▶ TASK TO CARRY OUT:
Locate each line in the records that contains the word "obligations", and copy those lines.

▶ EXERCISE MATERIAL:
┄┄┄┄┄┄┄┄┄┄

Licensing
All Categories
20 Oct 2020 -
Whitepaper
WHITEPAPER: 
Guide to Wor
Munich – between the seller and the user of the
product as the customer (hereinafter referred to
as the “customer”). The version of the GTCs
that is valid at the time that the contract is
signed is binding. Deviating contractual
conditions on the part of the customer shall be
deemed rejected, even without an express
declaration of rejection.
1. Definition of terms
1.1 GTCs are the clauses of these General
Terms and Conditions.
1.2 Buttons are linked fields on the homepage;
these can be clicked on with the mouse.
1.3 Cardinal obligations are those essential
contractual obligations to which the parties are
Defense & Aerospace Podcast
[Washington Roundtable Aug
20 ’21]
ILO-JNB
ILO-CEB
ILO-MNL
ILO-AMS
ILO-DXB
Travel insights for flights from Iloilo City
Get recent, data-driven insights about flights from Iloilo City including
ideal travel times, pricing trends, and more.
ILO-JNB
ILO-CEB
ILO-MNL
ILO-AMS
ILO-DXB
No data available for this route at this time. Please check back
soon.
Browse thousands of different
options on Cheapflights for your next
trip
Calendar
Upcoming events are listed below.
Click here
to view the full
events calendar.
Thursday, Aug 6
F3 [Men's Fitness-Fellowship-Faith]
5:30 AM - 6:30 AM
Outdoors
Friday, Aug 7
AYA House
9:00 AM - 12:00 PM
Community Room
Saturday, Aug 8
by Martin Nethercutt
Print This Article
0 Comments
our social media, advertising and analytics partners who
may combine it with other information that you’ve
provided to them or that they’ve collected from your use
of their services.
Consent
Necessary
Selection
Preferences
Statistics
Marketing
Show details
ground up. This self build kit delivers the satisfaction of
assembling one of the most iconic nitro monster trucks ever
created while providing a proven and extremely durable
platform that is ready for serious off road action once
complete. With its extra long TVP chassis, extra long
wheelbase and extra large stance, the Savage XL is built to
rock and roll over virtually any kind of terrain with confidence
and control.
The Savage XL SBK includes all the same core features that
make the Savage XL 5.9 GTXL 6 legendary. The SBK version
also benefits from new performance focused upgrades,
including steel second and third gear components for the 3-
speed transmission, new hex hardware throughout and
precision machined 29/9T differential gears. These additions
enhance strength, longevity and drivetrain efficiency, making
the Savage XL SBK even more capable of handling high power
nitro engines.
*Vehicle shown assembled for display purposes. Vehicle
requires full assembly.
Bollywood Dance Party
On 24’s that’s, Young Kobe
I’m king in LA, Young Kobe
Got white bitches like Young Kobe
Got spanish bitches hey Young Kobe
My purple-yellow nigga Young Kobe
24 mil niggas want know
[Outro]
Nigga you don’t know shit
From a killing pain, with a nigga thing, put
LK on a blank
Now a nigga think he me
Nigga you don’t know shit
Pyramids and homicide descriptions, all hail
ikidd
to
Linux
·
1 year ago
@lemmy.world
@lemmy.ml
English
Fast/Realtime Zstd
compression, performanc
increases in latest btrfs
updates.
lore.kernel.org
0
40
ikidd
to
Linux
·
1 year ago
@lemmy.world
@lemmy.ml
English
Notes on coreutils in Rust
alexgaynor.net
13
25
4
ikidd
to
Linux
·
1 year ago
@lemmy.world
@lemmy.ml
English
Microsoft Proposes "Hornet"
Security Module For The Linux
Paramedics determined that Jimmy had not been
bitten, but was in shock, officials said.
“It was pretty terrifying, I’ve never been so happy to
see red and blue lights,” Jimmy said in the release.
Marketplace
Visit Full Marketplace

┄┄┄┄┄┄┄┄┄┄

▶ YOUR RESPONSE:
1.3 Cardinal obligations are those essential
contractual obligations to which the parties are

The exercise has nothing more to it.